--- Supplied text Enclosed Below ---
It is reasonable to treat the expanding cosmic black hole horizon at radius R_t (the time-dependent Schwarzschild radius correlated to the increasing Schwarzschild mass M_t) as a membrane of area $\text{4}\pi R_t^2$ . One can view this boundary surface (hereafter referred to as the “boundary”) as continually radiating a Hawking temperature (see Haug & Tatum for details). Thus, this temperature smoothly declines as the cosmic black hole smoothly grows in mass and expands adiabatically.

We can also, according to the holographic principle of Susskind and ‘t Hooft [13] , treat the boundary as a conceptually separate entity in comparison to the black hole interior (hereafter referred to as the “bulk”). Therefore, we are entitled to view the boundary as starting out, in the Planck mass epoch, with the Planck energy value of a single Planck mass micro black hole equal to m_Pc² equal to 1.9561 × 10⁹ J. The Planck epoch temperature T_P of this $\text{16}\pi l_P^2$ membrane is equal to 5.65 × 10³⁰ K (see Haug & Tatum, their Equation (6)), which can be compared to a $\text{4}\pi l_P^2$ (i.e., according to a single Planck length Schwarzschild radius) boundary membrane temperature of $h^{1/2}{c}^{5/2}{G}^{-1/2}{k}_b^{-1}$ equal to 1.4168 × 10³² K, the classical Planck temperature (see Buczyna et al. reference [12] on Planck units).

One can now use the holographic principle to create a one-to-one correspondence of energy densities between the boundary and the bulk. The energy density within the current boundary surface area should be the Planck energy density of 1.382584 × 10¹¹² J·m⁻³ (as calculated above for the micro black hole epoch) divided by 1.8303 × 10¹²¹ for the current cosmological epoch, to obtain the current FSC energy density within the boundary and bulk. The resulting energy density is 7.554 × 10⁻¹⁰ J·m⁻³ (see reference [6] ). This is also quite consistent with the current observed cosmological constant value of Pvac = 5.3566 × 10⁻¹⁰ J·m⁻³ from the 2015 Planck Collaboration data set [14] . In the FSC model, another cosmological conundrum, called the cosmological coincidence problem, is also solved. This is because, in FSC, the matter and vacuum densities are always highly correlated. This cannot be true for the standard ΛCDM model.

3. Discussion

The standard ΛCDM cosmological model is vexed by many conundrums, not the least of which are the cosmological constant problem and the cosmological coincidence problem. There has been a suspicion, for several decades now, that this may be because the ΛCDM model is not a fully-integrated quantum cosmology model. This appears to be true. On the other hand, the FSC model of Tatum et al. has derived some extremely useful Planck scale quantum cosmology formulae which, so far, appear to be accurate over a wide cosmic time and temperature range. An exciting recent development was Haug & Wojnow’s derivation of the Tatum et al. thermodynamic formulae of Equation (1) using the Stephan-Boltzmann law [15] .

Thus, FSC appears to be usefully integrating the general relativity of black holes with certain quantum formulae. This is what is meant by referring to FSC as a “quantum cosmology model.” It may be the first of many similar models to follow. To this author’s knowledge, no particularly useful quantum cosmology model preceded FSC, presumably because there was insufficient development of the appropriate cosmic thermodynamic formulae, which have always been a key feature of FSC.
--- End of Enclosed Supplied text ---
--- Task inputs Enclosed Below ---
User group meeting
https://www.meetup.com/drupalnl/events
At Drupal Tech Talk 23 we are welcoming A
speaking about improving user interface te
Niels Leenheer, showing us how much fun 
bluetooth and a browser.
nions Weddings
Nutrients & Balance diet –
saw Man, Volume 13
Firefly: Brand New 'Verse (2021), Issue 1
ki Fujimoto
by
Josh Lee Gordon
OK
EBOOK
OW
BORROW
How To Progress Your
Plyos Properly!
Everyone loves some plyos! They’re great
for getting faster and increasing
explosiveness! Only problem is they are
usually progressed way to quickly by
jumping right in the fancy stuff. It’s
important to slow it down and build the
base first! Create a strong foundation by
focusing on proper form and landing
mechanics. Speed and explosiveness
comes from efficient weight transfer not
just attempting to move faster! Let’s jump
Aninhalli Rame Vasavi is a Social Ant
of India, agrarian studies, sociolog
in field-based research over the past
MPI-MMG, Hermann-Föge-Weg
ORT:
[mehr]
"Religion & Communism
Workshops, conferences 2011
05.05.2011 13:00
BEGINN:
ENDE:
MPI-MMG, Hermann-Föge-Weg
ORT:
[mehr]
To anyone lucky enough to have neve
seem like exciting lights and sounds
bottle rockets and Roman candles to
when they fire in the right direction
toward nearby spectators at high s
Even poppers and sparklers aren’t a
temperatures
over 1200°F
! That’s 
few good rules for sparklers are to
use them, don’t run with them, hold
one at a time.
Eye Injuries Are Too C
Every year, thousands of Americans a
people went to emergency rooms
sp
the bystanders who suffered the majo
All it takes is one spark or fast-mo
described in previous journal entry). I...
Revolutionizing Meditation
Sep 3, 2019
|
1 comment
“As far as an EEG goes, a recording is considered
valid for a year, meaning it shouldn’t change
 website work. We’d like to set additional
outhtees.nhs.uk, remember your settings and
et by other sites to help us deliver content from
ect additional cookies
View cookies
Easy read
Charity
--- End of Enclosed Task inputs ---
--- Task inputs Enclosed Below ---
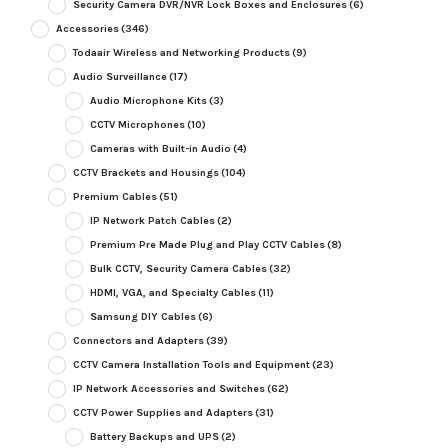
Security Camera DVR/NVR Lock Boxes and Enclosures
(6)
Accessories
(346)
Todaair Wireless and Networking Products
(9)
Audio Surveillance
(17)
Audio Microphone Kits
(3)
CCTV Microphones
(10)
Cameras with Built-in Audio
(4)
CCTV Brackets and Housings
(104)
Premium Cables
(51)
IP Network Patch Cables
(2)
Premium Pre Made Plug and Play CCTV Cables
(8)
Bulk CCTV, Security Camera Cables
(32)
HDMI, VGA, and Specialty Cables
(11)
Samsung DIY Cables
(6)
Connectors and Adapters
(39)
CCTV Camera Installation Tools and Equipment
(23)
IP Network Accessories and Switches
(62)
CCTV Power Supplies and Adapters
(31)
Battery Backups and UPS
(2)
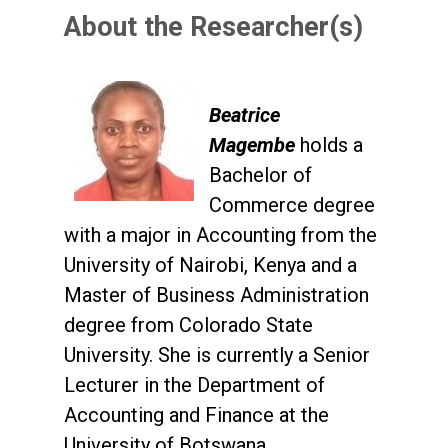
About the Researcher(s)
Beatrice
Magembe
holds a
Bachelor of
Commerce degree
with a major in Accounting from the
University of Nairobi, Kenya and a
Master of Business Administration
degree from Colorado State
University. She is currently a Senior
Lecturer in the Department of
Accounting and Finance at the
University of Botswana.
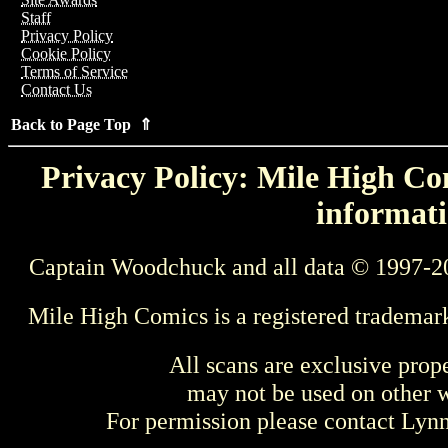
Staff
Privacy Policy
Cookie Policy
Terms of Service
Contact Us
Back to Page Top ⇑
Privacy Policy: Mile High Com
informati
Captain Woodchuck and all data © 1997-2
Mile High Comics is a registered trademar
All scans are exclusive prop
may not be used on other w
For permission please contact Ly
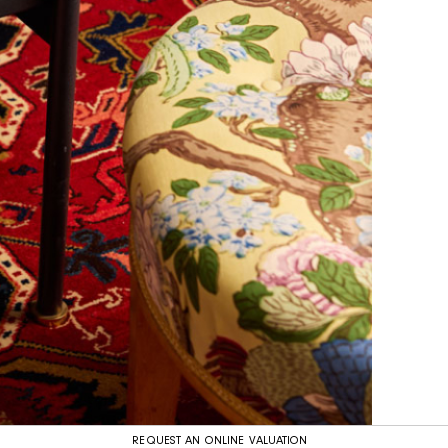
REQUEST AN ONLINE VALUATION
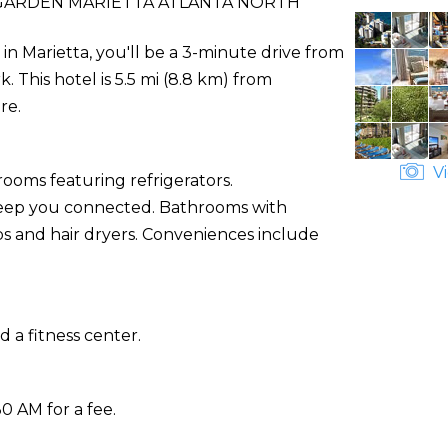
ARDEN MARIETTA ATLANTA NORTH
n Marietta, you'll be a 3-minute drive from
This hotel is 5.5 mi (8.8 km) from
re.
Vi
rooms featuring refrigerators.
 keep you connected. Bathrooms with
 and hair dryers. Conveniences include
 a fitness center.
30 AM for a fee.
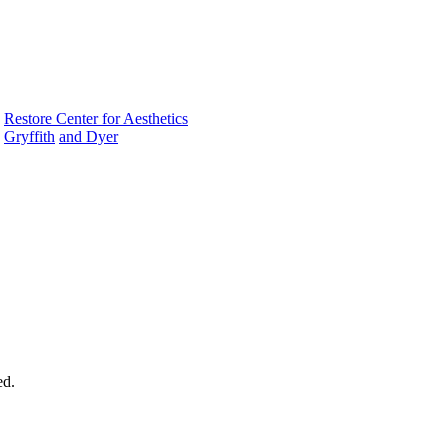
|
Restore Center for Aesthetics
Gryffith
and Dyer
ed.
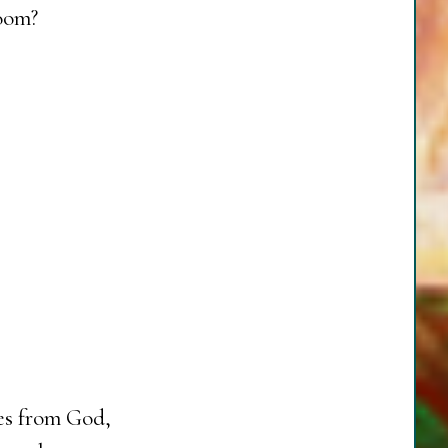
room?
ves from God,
--- End of Enclosed Task inputs ---
Task instructions =
1. Write out the part of the cosmology passage that starts with "3. Discussion" and goes on through "Stephan-Boltzmann law [15] .".
2. From the records, repeat the lines starting with the line containing "About the Researcher(s)" and going on through the line containing "University of Botswana.", with both of those lines included.

Answers to the problems =
1.
3. Discussion

The standard ΛCDM cosmological model is vexed by many conundrums, not the least of which are the cosmological constant problem and the cosmological coincidence problem. There has been a suspicion, for several decades now, that this may be because the ΛCDM model is not a fully-integrated quantum cosmology model. This appears to be true. On the other hand, the FSC model of Tatum et al. has derived some extremely useful Planck scale quantum cosmology formulae which, so far, appear to be accurate over a wide cosmic time and temperature range. An exciting recent development was Haug & Wojnow’s derivation of the Tatum et al. thermodynamic formulae of Equation (1) using the Stephan-Boltzmann law [15] .

2.
About the Researcher(s)
Beatrice
Magembe
holds a
Bachelor of
Commerce degree
with a major in Accounting from the
University of Nairobi, Kenya and a
Master of Business Administration
degree from Colorado State
University. She is currently a Senior
Lecturer in the Department of
Accounting and Finance at the
University of Botswana.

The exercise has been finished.